======== DATA EXTRACT

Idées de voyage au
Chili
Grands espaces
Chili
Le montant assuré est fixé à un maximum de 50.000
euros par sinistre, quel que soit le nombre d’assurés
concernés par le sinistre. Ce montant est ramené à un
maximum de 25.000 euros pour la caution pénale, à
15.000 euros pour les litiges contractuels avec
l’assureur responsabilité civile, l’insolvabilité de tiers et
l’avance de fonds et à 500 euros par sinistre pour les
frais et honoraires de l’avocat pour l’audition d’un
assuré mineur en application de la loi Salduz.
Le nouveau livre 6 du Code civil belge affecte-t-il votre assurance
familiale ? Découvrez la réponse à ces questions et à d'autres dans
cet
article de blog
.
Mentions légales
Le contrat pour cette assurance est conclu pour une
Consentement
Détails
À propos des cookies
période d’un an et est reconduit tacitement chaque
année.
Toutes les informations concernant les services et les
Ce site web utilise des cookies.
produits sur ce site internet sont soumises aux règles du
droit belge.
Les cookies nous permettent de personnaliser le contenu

================
======== DATA EXTRACT

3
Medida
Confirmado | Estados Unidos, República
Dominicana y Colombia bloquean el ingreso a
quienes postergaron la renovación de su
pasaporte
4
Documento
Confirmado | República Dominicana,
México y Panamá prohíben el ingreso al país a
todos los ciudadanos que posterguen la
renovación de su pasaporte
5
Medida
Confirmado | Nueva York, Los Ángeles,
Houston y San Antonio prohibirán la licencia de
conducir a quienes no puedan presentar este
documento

================
======== DATA EXTRACT

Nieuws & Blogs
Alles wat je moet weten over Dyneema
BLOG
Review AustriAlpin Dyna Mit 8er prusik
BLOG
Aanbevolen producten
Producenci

================

◆ EXERCISE DIRECTIONS ◆
Return every line in the rows above that contains the string "assurance". Case counts.

◆ EXERCISE OUTPUT ◆
Le nouveau livre 6 du Code civil belge affecte-t-il votre assurance
Le contrat pour cette assurance est conclu pour une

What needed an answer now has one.